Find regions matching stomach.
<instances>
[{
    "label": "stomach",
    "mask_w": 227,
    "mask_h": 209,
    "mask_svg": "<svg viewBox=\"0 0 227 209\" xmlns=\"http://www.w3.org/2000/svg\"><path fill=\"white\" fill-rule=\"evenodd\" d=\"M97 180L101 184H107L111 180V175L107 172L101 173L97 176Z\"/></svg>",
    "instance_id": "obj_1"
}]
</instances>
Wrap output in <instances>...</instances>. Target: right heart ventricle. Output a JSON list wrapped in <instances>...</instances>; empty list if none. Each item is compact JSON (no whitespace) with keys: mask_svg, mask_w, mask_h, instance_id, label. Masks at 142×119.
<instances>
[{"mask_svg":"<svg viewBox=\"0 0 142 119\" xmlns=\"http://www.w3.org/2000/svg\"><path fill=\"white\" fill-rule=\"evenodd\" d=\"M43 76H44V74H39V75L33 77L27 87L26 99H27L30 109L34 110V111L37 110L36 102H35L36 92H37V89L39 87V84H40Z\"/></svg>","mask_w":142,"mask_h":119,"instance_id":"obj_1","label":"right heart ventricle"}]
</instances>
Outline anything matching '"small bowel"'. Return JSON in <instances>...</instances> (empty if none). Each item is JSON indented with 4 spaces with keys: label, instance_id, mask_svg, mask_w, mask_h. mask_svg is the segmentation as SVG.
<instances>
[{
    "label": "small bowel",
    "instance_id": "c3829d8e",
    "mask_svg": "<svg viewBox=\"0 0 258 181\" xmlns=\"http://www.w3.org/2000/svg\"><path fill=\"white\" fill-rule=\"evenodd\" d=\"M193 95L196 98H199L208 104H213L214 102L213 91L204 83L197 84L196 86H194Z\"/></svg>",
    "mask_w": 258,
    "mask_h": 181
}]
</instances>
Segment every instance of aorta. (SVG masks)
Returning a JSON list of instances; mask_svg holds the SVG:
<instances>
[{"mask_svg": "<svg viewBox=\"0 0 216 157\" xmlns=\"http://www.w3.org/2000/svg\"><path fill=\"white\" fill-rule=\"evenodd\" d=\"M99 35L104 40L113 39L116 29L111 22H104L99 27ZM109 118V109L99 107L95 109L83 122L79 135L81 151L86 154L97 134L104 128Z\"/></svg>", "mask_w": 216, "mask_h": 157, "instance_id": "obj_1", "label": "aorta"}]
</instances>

::::

Please format the rows as a Markdown table. Begin at the line containing "Outline anything matching" and stop after the final line of the rows. Use the columns Line No. and Text, give each line a number, and leave out blank lines.

| Line No. | Text |
|---|---|
| 1 | Outline anything matching '"small bowel"'. Return JSON in <instances>...</instances> (empty if none). Each item is JSON indented with 4 spaces with keys: label, instance_id, mask_svg, mask_w, mask_h. mask_svg is the segmentation as SVG. |
| 2 | <instances> |
| 3 | [{ |
| 4 |     "label": "small bowel", |
| 5 |     "instance_id": "c3829d8e", |
| 6 |     "mask_svg": "<svg viewBox=\"0 0 258 181\" xmlns=\"http://www.w3.org/2000/svg\"><path fill=\"white\" fill-rule=\"evenodd\" d=\"M193 95L196 98H199L208 104H213L214 102L213 91L204 83L197 84L196 86H194Z\"/></svg>", |
| 7 |     "mask_w": 258, |
| 8 |     "mask_h": 181 |
| 9 | }] |
| 10 | </instances> |
| 11 | Segment every instance of aorta. (SVG masks) |
| 12 | Returning a JSON list of instances; mask_svg holds the SVG: |
| 13 | <instances> |
| 14 | [{"mask_svg": "<svg viewBox=\"0 0 216 157\" xmlns=\"http://www.w3.org/2000/svg\"><path fill=\"white\" fill-rule=\"evenodd\" d=\"M99 35L104 40L113 39L116 29L111 22H104L99 27ZM109 118V109L99 107L95 109L83 122L79 135L81 151L86 154L97 134L104 128Z\"/></svg>", "mask_w": 216, "mask_h": 157, "instance_id": "obj_1", "label": "aorta"}] |
| 15 | </instances> |